• _Material for the task_
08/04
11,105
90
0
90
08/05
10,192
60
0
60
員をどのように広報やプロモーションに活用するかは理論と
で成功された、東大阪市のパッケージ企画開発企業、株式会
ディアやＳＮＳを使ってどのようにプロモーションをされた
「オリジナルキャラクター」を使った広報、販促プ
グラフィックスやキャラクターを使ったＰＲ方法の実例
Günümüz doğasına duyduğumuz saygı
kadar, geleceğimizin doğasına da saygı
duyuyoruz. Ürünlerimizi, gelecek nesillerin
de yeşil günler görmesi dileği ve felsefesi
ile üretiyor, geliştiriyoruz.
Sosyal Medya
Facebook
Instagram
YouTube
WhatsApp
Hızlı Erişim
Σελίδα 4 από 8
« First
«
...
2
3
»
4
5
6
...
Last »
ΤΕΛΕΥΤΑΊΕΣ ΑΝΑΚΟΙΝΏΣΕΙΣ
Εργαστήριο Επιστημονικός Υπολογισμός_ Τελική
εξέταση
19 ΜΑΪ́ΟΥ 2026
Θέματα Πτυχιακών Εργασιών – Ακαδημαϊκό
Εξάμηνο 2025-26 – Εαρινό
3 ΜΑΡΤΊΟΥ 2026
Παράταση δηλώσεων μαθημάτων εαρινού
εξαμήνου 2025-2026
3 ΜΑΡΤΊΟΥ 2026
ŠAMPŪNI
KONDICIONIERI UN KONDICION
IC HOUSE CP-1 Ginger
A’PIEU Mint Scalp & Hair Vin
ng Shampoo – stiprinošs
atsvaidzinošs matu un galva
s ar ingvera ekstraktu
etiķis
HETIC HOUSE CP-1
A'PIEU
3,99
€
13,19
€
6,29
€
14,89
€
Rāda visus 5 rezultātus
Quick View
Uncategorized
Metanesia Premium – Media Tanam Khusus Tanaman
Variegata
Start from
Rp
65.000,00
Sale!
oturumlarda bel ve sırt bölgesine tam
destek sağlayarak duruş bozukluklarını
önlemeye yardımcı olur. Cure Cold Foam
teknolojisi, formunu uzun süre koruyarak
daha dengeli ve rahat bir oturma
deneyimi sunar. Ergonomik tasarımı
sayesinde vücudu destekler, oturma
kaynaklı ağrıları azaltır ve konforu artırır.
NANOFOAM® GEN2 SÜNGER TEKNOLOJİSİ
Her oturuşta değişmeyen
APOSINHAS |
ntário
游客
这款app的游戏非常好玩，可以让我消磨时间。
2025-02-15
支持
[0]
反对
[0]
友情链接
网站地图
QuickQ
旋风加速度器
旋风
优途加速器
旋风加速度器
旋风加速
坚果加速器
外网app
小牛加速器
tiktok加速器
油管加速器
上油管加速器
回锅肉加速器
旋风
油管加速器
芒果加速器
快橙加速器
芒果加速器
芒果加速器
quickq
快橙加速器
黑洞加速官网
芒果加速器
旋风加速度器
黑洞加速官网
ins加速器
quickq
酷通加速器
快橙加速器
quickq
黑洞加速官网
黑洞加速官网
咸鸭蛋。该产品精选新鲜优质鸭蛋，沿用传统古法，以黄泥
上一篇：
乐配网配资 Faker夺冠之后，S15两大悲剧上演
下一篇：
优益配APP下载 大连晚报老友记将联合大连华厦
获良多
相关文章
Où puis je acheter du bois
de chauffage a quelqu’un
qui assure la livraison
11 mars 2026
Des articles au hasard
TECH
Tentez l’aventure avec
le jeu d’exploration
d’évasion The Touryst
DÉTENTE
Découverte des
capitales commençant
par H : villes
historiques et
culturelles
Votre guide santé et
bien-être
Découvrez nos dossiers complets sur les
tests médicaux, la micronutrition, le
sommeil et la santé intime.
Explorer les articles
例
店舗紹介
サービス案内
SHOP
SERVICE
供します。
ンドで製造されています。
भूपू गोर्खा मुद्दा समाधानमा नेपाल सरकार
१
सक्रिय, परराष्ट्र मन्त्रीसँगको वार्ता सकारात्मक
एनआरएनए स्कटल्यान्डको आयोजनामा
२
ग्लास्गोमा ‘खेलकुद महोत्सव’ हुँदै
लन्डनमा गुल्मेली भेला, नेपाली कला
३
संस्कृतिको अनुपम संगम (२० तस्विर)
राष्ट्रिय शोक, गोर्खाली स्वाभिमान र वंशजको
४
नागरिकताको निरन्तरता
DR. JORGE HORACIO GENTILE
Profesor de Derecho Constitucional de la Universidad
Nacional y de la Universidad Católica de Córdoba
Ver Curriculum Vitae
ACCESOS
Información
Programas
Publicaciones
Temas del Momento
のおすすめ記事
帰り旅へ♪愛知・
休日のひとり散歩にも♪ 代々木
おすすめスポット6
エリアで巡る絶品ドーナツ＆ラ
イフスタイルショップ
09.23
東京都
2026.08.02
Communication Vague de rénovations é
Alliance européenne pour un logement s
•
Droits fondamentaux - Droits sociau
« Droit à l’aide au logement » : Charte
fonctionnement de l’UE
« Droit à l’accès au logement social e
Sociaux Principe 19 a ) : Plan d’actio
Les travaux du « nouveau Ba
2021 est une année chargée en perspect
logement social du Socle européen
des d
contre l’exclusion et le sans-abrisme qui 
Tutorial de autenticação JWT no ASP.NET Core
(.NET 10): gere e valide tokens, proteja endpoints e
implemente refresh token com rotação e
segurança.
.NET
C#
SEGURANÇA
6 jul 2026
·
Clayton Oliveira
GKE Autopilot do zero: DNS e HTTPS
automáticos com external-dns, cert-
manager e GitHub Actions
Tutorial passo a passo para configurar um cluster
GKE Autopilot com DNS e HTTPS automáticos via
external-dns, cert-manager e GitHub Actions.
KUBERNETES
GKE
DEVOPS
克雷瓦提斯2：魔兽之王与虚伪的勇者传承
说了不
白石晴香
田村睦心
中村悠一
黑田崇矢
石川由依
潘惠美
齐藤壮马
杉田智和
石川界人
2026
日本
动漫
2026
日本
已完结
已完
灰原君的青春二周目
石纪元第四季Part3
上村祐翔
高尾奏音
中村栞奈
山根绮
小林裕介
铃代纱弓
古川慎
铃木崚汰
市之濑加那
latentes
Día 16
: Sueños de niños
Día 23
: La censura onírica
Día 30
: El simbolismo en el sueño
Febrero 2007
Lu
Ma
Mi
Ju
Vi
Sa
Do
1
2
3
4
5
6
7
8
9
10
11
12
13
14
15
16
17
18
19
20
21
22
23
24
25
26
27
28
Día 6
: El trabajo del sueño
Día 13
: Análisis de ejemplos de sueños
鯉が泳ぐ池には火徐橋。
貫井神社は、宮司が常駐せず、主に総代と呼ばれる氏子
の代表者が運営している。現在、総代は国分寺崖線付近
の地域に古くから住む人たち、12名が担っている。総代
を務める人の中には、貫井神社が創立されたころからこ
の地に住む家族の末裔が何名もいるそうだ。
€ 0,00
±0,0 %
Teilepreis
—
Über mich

• _Job_
Search the data above for the string "Autopilot". Report every line where it is found.

• _Reply to the task_
GKE Autopilot do zero: DNS e HTTPS
GKE Autopilot com DNS e HTTPS automáticos via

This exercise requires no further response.